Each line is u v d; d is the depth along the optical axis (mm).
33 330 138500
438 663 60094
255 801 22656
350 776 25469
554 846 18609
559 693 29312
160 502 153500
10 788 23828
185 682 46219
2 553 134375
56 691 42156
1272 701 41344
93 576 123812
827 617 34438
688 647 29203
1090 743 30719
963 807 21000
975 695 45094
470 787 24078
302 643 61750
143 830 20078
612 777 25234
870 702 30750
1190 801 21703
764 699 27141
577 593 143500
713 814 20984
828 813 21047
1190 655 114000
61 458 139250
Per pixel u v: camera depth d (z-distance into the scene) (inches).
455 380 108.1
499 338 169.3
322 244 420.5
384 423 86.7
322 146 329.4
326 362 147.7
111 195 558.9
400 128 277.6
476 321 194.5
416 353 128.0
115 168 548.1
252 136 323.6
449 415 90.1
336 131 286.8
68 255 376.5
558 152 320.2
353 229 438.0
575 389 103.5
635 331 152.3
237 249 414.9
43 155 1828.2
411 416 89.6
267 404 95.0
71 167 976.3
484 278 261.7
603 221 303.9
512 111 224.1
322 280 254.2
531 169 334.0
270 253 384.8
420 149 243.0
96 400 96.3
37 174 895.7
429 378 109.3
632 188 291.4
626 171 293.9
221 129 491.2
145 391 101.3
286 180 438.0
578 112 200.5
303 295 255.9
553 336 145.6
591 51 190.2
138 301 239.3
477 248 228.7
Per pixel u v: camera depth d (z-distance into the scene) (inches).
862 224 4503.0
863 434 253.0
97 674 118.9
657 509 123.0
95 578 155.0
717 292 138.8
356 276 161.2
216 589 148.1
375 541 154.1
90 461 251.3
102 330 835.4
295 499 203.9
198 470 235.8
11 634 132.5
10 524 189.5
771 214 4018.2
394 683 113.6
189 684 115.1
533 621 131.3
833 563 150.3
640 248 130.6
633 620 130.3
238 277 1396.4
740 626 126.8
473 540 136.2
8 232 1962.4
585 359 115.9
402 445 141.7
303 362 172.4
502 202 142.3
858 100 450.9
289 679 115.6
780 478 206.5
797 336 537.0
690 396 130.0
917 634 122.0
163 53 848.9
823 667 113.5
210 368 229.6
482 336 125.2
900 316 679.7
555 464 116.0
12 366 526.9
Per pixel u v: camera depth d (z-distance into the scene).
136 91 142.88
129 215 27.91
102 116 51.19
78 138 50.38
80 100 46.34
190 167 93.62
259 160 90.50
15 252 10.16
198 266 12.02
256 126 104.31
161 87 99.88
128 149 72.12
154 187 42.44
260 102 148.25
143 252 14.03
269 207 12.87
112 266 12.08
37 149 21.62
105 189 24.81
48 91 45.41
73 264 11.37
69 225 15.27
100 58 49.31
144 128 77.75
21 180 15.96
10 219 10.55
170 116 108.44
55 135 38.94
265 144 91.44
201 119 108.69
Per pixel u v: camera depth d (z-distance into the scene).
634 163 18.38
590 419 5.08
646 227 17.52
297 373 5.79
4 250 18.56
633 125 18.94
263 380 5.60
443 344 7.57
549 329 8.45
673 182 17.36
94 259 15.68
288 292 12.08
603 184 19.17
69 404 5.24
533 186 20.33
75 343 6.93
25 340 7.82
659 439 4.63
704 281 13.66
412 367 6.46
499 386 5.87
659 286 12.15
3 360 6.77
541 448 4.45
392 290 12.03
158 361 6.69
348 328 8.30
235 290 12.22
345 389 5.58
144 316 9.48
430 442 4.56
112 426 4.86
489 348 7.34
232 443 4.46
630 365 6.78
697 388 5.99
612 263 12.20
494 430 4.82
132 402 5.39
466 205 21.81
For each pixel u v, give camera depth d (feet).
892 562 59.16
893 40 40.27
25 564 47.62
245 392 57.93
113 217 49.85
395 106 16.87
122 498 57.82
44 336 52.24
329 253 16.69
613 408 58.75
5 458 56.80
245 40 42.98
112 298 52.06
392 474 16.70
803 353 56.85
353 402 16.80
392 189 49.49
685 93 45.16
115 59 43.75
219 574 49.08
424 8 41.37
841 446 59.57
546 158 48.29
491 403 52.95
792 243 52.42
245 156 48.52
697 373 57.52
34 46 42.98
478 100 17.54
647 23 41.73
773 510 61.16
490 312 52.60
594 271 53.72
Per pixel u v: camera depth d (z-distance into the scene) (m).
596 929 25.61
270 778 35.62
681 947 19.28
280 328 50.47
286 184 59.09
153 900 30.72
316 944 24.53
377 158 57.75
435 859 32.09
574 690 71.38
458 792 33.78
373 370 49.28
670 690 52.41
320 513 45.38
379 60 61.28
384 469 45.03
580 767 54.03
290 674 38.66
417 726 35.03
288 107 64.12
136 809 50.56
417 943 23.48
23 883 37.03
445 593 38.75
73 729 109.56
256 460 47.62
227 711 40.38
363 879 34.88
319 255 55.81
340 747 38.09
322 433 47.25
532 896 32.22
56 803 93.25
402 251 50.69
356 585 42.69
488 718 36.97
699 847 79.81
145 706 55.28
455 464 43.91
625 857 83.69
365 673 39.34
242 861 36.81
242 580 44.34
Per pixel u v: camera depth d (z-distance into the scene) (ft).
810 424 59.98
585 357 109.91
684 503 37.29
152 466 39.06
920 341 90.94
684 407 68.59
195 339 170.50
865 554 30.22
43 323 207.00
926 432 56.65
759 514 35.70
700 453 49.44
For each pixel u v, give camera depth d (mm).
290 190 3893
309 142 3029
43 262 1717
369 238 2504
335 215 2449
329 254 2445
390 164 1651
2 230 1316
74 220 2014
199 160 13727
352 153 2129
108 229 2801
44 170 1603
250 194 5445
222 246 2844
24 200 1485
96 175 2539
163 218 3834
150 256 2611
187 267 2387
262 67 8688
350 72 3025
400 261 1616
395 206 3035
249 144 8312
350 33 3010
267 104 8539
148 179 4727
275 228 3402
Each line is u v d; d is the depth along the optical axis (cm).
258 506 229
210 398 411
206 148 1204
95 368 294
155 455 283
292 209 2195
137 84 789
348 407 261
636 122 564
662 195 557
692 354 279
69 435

+++++

__TASK PROMPT__
All of the material should appear again, reproduced word for word.

__TASK RESULT__
Each line is u v d; d is the depth along the optical axis (mm).
33 330 138500
438 663 60094
255 801 22656
350 776 25469
554 846 18609
559 693 29312
160 502 153500
10 788 23828
185 682 46219
2 553 134375
56 691 42156
1272 701 41344
93 576 123812
827 617 34438
688 647 29203
1090 743 30719
963 807 21000
975 695 45094
470 787 24078
302 643 61750
143 830 20078
612 777 25234
870 702 30750
1190 801 21703
764 699 27141
577 593 143500
713 814 20984
828 813 21047
1190 655 114000
61 458 139250
Per pixel u v: camera depth d (z-distance into the scene) (inches).
455 380 108.1
499 338 169.3
322 244 420.5
384 423 86.7
322 146 329.4
326 362 147.7
111 195 558.9
400 128 277.6
476 321 194.5
416 353 128.0
115 168 548.1
252 136 323.6
449 415 90.1
336 131 286.8
68 255 376.5
558 152 320.2
353 229 438.0
575 389 103.5
635 331 152.3
237 249 414.9
43 155 1828.2
411 416 89.6
267 404 95.0
71 167 976.3
484 278 261.7
603 221 303.9
512 111 224.1
322 280 254.2
531 169 334.0
270 253 384.8
420 149 243.0
96 400 96.3
37 174 895.7
429 378 109.3
632 188 291.4
626 171 293.9
221 129 491.2
145 391 101.3
286 180 438.0
578 112 200.5
303 295 255.9
553 336 145.6
591 51 190.2
138 301 239.3
477 248 228.7
Per pixel u v: camera depth d (z-distance into the scene) (inches).
862 224 4503.0
863 434 253.0
97 674 118.9
657 509 123.0
95 578 155.0
717 292 138.8
356 276 161.2
216 589 148.1
375 541 154.1
90 461 251.3
102 330 835.4
295 499 203.9
198 470 235.8
11 634 132.5
10 524 189.5
771 214 4018.2
394 683 113.6
189 684 115.1
533 621 131.3
833 563 150.3
640 248 130.6
633 620 130.3
238 277 1396.4
740 626 126.8
473 540 136.2
8 232 1962.4
585 359 115.9
402 445 141.7
303 362 172.4
502 202 142.3
858 100 450.9
289 679 115.6
780 478 206.5
797 336 537.0
690 396 130.0
917 634 122.0
163 53 848.9
823 667 113.5
210 368 229.6
482 336 125.2
900 316 679.7
555 464 116.0
12 366 526.9
Per pixel u v: camera depth d (z-distance into the scene).
136 91 142.88
129 215 27.91
102 116 51.19
78 138 50.38
80 100 46.34
190 167 93.62
259 160 90.50
15 252 10.16
198 266 12.02
256 126 104.31
161 87 99.88
128 149 72.12
154 187 42.44
260 102 148.25
143 252 14.03
269 207 12.87
112 266 12.08
37 149 21.62
105 189 24.81
48 91 45.41
73 264 11.37
69 225 15.27
100 58 49.31
144 128 77.75
21 180 15.96
10 219 10.55
170 116 108.44
55 135 38.94
265 144 91.44
201 119 108.69
Per pixel u v: camera depth d (z-distance into the scene).
634 163 18.38
590 419 5.08
646 227 17.52
297 373 5.79
4 250 18.56
633 125 18.94
263 380 5.60
443 344 7.57
549 329 8.45
673 182 17.36
94 259 15.68
288 292 12.08
603 184 19.17
69 404 5.24
533 186 20.33
75 343 6.93
25 340 7.82
659 439 4.63
704 281 13.66
412 367 6.46
499 386 5.87
659 286 12.15
3 360 6.77
541 448 4.45
392 290 12.03
158 361 6.69
348 328 8.30
235 290 12.22
345 389 5.58
144 316 9.48
430 442 4.56
112 426 4.86
489 348 7.34
232 443 4.46
630 365 6.78
697 388 5.99
612 263 12.20
494 430 4.82
132 402 5.39
466 205 21.81
For each pixel u v, give camera depth d (feet).
892 562 59.16
893 40 40.27
25 564 47.62
245 392 57.93
113 217 49.85
395 106 16.87
122 498 57.82
44 336 52.24
329 253 16.69
613 408 58.75
5 458 56.80
245 40 42.98
112 298 52.06
392 474 16.70
803 353 56.85
353 402 16.80
392 189 49.49
685 93 45.16
115 59 43.75
219 574 49.08
424 8 41.37
841 446 59.57
546 158 48.29
491 403 52.95
792 243 52.42
245 156 48.52
697 373 57.52
34 46 42.98
478 100 17.54
647 23 41.73
773 510 61.16
490 312 52.60
594 271 53.72
Per pixel u v: camera depth d (z-distance into the scene) (m).
596 929 25.61
270 778 35.62
681 947 19.28
280 328 50.47
286 184 59.09
153 900 30.72
316 944 24.53
377 158 57.75
435 859 32.09
574 690 71.38
458 792 33.78
373 370 49.28
670 690 52.41
320 513 45.38
379 60 61.28
384 469 45.03
580 767 54.03
290 674 38.66
417 726 35.03
288 107 64.12
136 809 50.56
417 943 23.48
23 883 37.03
445 593 38.75
73 729 109.56
256 460 47.62
227 711 40.38
363 879 34.88
319 255 55.81
340 747 38.09
322 433 47.25
532 896 32.22
56 803 93.25
402 251 50.69
356 585 42.69
488 718 36.97
699 847 79.81
145 706 55.28
455 464 43.91
625 857 83.69
365 673 39.34
242 861 36.81
242 580 44.34
Per pixel u v: camera depth d (z-distance into the scene) (ft).
810 424 59.98
585 357 109.91
684 503 37.29
152 466 39.06
920 341 90.94
684 407 68.59
195 339 170.50
865 554 30.22
43 323 207.00
926 432 56.65
759 514 35.70
700 453 49.44
For each pixel u v, give camera depth d (mm).
290 190 3893
309 142 3029
43 262 1717
369 238 2504
335 215 2449
329 254 2445
390 164 1651
2 230 1316
74 220 2014
199 160 13727
352 153 2129
108 229 2801
44 170 1603
250 194 5445
222 246 2844
24 200 1485
96 175 2539
163 218 3834
150 256 2611
187 267 2387
262 67 8688
350 72 3025
400 261 1616
395 206 3035
249 144 8312
350 33 3010
267 104 8539
148 179 4727
275 228 3402
Each line is u v d; d is the depth along the optical axis (cm).
258 506 229
210 398 411
206 148 1204
95 368 294
155 455 283
292 209 2195
137 84 789
348 407 261
636 122 564
662 195 557
692 354 279
69 435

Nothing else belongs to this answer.